Poorer people more vulnerable to winter deaths as fuel costs rise
LONDON LETTER:Statistics such as those from the Office for National Statistics – Excess Winter Mortality in England and Wales, 2011-12 – often reveal tales of misery in dry, unemotional numbers.
Having looked at mortality figures from August 2011 to July last year, the statisticians found there were 24,000 extra winter deaths in England and Wales during the period.
“Unusually, mortality peaked in February, which is likely to be related to increased influenza, as the rise in deaths coincided with the peak in the influenza-like illness rate. In addition, February was the coldest winter month,” the report states.
“The increased deaths closely followed a period of colder-than-average temperatures,” it goes on, before carefully noting that average daily temperatures for the month never got above 3.9 degrees, significantly below the five-year average of 4.7 degrees.
In all, an average of 1,544 people died each day, compared with a five-year average for February of 1,472 – a toll that charities and social workers say can be partly blamed on rising energy bills, which have again risen this week given the cold spell.
“The average domestic dual fuel bill is now at a record high of £1,365 per annum, creating severe additional hardship for some six million UK fuel-poor households,” says the British government’s Fuel Poverty Advisory Group.
Under the British definition, people are regarded as being “fuel-poor” if they need to spend more than 10 per cent of their income to keep temperatures in the main living rooms at 21 degrees and 18 degrees elsewhere, along with paying for water heating, electricity and cooking.
Recently, energy secretary Ed Davey ruled that energy firms would be able to charge homes and small businesses an extra £7.6 billion over the next eight years to fund renewable energy.
Combined with the “inexorable rise” in world energy costs, the advisory group warns that “time is rapidly running out to make the homes of the fuel-poor fuel poverty-proof.
“Those on the lowest incomes typically pay more for their energy with households with an average income of £6,500 paying £1,954 for their energy, compared to those earning around £42,000 paying £1,244 per annum.”
In South Lanarkshire in Scotland, for example, a quarter of council home tenants are unable to heat their homes properly, while the figures in the neighbouring council are even worse, with nearly a third affected.
Fuel poverty fell sharply to its lowest recorded levels in 2003 and 2004, on the back of low world energy prices, before nearly trebling between 2004 and 2009. It retreated a little in 2010, before resuming its rise
“Energy prices are currently the main driver. Domestic prices of fuel fell by 17 per cent in real terms between 1996 and 2003, but increased by 42 per cent between 2003 and 2007 and in total by 74 per cent between 2003 and 2009,” according to House of Commons researchers.

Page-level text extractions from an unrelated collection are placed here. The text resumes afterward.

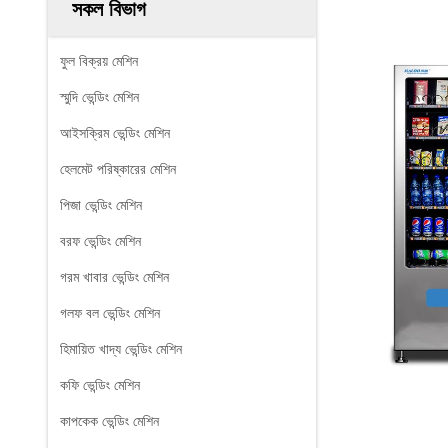
সকল বিভাগ
ফুল বিক্রয় মেশিন
স্মুদি ভেন্ডিং মেশিন
আইসক্রিম ভেন্ডিং মেশিন
হেলমেট পরিষ্কারের মেশিন
পিজা ভেন্ডিং মেশিন
বরফ ভেন্ডিং মেশিন
গরম খাবার ভেন্ডিং মেশিন
গলফ বল ভেন্ডিং মেশিন
হিমায়িত খাদ্য ভেন্ডিং মেশিন
কফি ভেন্ডিং মেশিন
কাপকেক ভেন্ডিং মেশিন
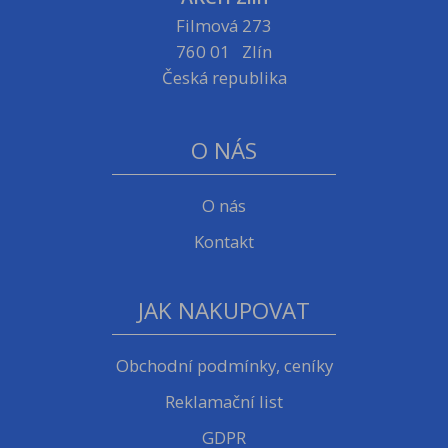
Filmová 273
760 01 Zlín
Česká republika
O NÁS
O nás
Kontakt
JAK NAKUPOVAT
Obchodní podmínky, ceníky
Reklamační list
GDPR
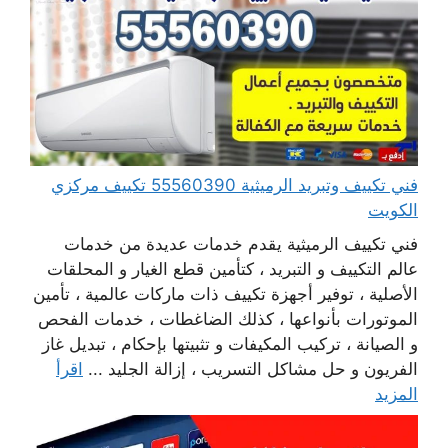
فني تكييف وتبريد الرميثية 55560390 تكييف مركزي
الكويت
فني تكييف الرميثية يقدم خدمات عديدة من خدمات
عالم التكييف و التبريد ، كتأمين قطع الغيار و المحلقات
الأصلية ، توفير أجهزة تكييف ذات ماركات عالمية ، تأمين
الموتورات بأنواعها ، كذلك الضاغطات ، خدمات الفحص
و الصيانة ، تركيب المكيفات و تثبيتها بإحكام ، تبديل غاز
الفريون و حل مشاكل التسريب ، إزالة الجليد ...
اقرأ
المزيد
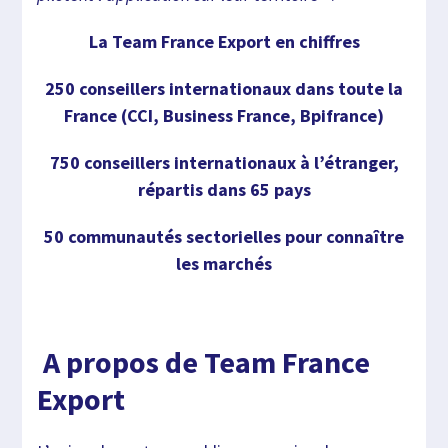
La Team France Export en chiffres
250 conseillers internationaux dans toute la
France (CCI, Business France, Bpifrance)
750 conseillers internationaux à l’étranger,
répartis dans 65 pays
50 communautés sectorielles pour connaître
les marchés
A propos de Team France
Export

“Prices fell in 2010 in real terms, but increases in prices in autumn 2011 have taken real prices back to almost their 2009 level.
“Such large price increases can only be partly offset by increases in income and energy efficiency improvements.”
During the Labour years, ministers vowed to end fuel poverty by 2010, the year it left power – a missed target. Today, the Fuel Poverty Advisory Group warns that seven million households might not be heated properly in three years, if trends continue.
The difficulties are particularly acute in large parts of Wales, Scotland and Northern Ireland which are not linked to the national gas grid, forcing homes to use more expensive alternatives.
Welsh Plaid Cymru MP Hywel Williams warns that this month’s decision to limit welfare rises to 1 per cent a year for the next three years will worsen the problem.
“That is not unique to Wales, but it is hitting us particularly hard,” he has told the House of Commons.
Meanwhile, the government is abandoning a scheme that forced energy firms cheaply to offer home-owners energy-saving measures, such as insulation.
Next month, new rules will come into force. Instead, loans will be given, and repaid subsequently through gas and electricity bills – but the 7.5 per cent interest rate will deter many, opponents argue.
Between the renewable energy levy and proceeds from EU emission trading auctions, the treasury will be taking in an average of £4 billion a year every year until 2027.
“Both these measures will lift the market price for energy and hence the consumer will pay more,” the government advisers warn, adding that the money is not being used to cut the UK’s energy consumption.
Existing housing need to be better insulated and new houses must be better built from the off,” they say. “Such a change will cost money, more money than any government has been able to commit thus far.
“It is clear that a major step change in energy efficiency is the only viable and long-term solution if we are to have any hope of reducing the financial, physical and psychological health impacts of the ever- increasing cost of energy bills.”